After winning the competition, team members put their earnings into making Lovelace Technologies a company and hope to launch a pilot program with Tyson beginning as early as January
Meanwhile, Canon is minoring in management and taking an entrepreneurship class at the Sam M. Walton College of Business as he helps grow Lovelace. “A big part of being in the studio was learning the business side of it,” he says.
He is also co-leading a team of university students in the NASA Robotic Mining Competition as they design a robot to mine Mars’ icy gravel for samples to bring back to Earth.
Canon grew up in Searcy and, because of his strong interest in robotics, attended the Arkansas School for Mathematics, Sciences and the Arts in Hot Springs. He says one of his earliest projects was building a robot that could shoot Frisbees into a goal. He has since become skilled at utilizing 3D printers for parts.
Canon is also developing a new type of code school in his Social Entrepreneurship class. The school uses existing curriculum to teach marginalized adults in the community how to become web developers while giving them experience through creating websites for small businesses in the area. By the end of the six-month course, participants will have everything they need to find a well-paying developer job, he says.
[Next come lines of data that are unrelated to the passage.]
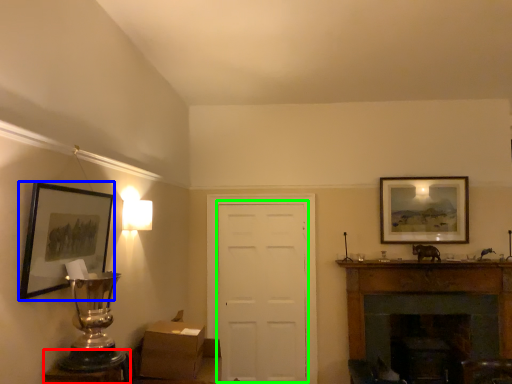
Question: Which object is the closest to the table (highlighted by a red box)? Choose among these: picture frame (highlighted by a blue box) or door (highlighted by a green box).

Choices:
 (A) picture frame
 (B) door

Answer: (A)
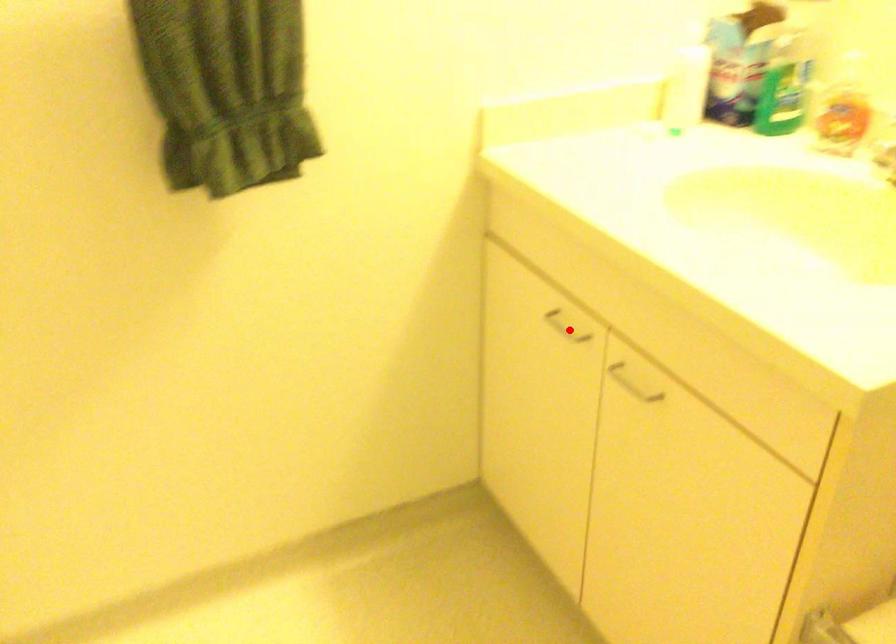
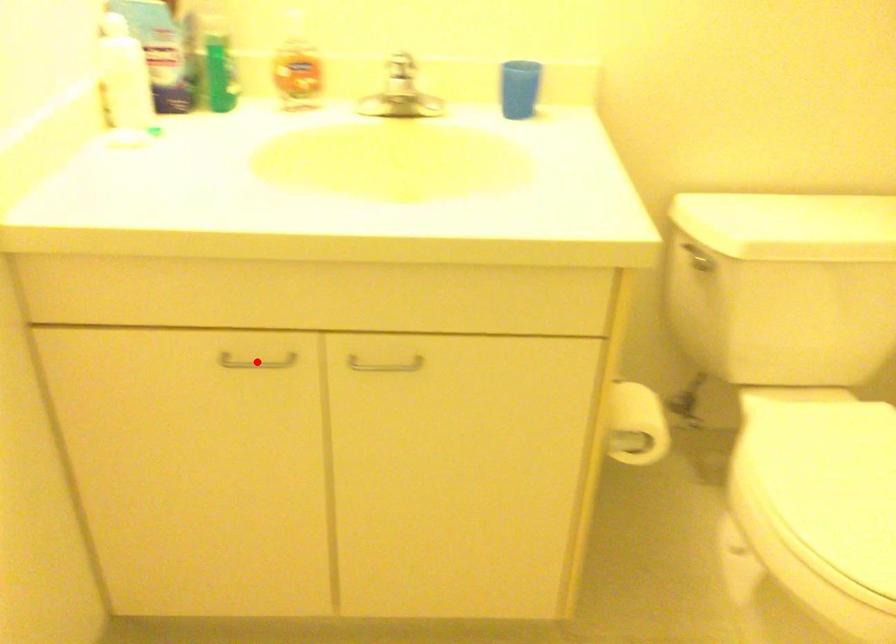
I am providing you with two images of the same scene from different viewpoints. A red point is marked on the first image and another point is marked on the second image. Do the highlighted points in image1 and image2 indicate the same real-world spot?

Yes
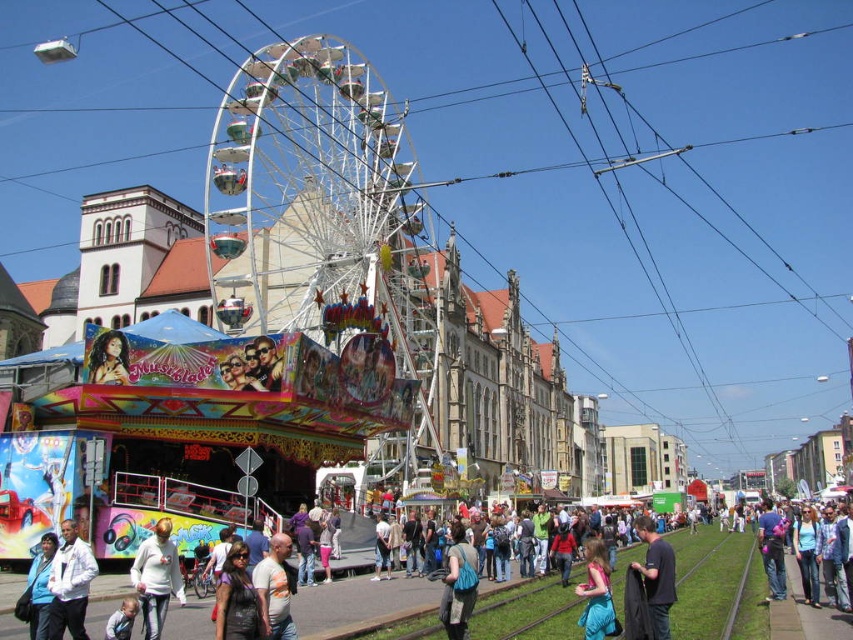
You are standing at the base of the Ferris wheel and see both the white cotton sweater at center and the dark blue jeans at lower right. Which object is closer to you?

The dark blue jeans at lower right are closer to you since the white cotton sweater at center is 25.39 meters away from them, meaning the sweater is farther away than the jeans.

Looking at this image, you are a photographer at the Musikfestival trying to capture a photo of the shiny metallic ferris wheel at center and dark blue jeans at lower right. Which object should you focus on first if you want to include both in the same frame without zooming in or out?

The shiny metallic ferris wheel at center is bigger than dark blue jeans at lower right, so you should focus on the shiny metallic ferris wheel at center first to ensure it fits in the frame before adjusting for the smaller dark blue jeans at lower right.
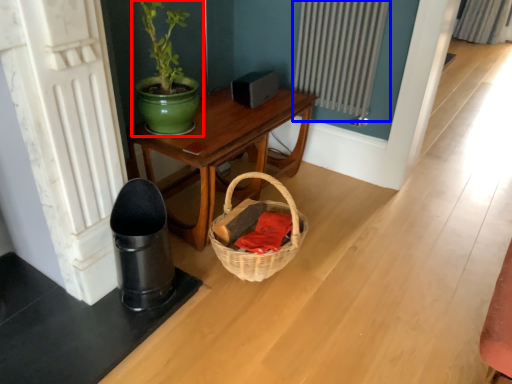
Question: Which object is closer to the camera taking this photo, houseplant (highlighted by a red box) or radiator (highlighted by a blue box)?

Choices:
 (A) houseplant
 (B) radiator

Answer: (A)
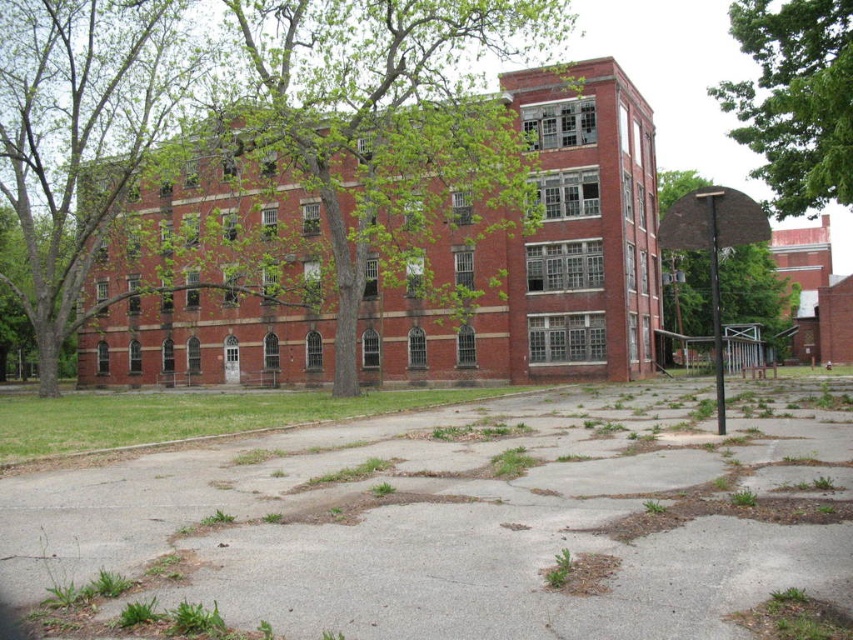
Based on the photo, you are standing in front of the abandoned brick building and want to walk towards the basketball hoop. Which object, the green leafy tree at upper center or the brown textured basketball hoop at center right, will you pass first?

You will pass the brown textured basketball hoop at center right first because it is closer to you than the green leafy tree at upper center, which is further away.

You are standing in front of the abandoned building and notice the green leafy tree at upper center and the brown textured basketball hoop at center right. From your perspective, which object is positioned to the right side?

The green leafy tree at upper center is positioned to the right of the brown textured basketball hoop at center right.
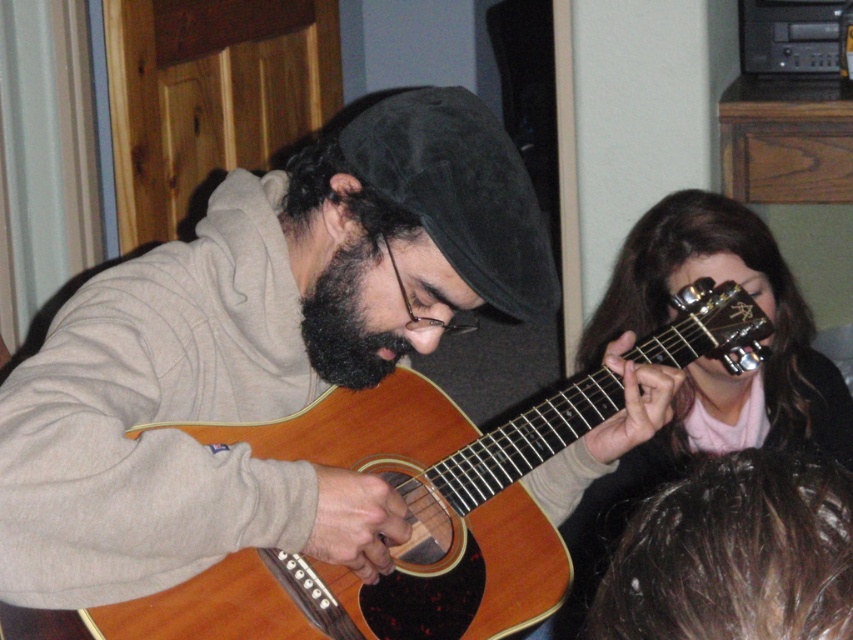
You are a photographer trying to capture a closeup of the wooden acoustic guitar at center and dark brown fuzzy beard at center in the scene. Which object is wider so that it can fit better in the frame?

The wooden acoustic guitar at center is wider than the dark brown fuzzy beard at center, so it can fit better in the frame.

Based on the scene description, which object is taller between the wooden acoustic guitar at center and the dark brown fuzzy beard at center?

The wooden acoustic guitar at center is taller than the dark brown fuzzy beard at center.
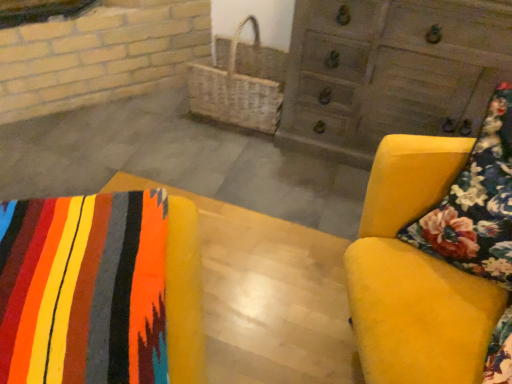
This screenshot has height=384, width=512. In order to click on vacant area situated to the left side of woven wicker basket at center in this screenshot , I will do point(151,110).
“I think technology connects us,” he says. “It has the ability to connect us in unique ways.”
When he’s not plotting his next robot design, Canon can be found outdoors. If he’s free to do a little traveling, he’s hiking the “Fourteens” – mountain peaks in the United States that are above 14,000 feet. He also enjoys mountain biking. “Anything outdoors I can do, I jump on it,” he says.
And indoors, he can often be found at McMillon.
“It’s a really relaxed space,” Canon says. “It’s better than working in my room.”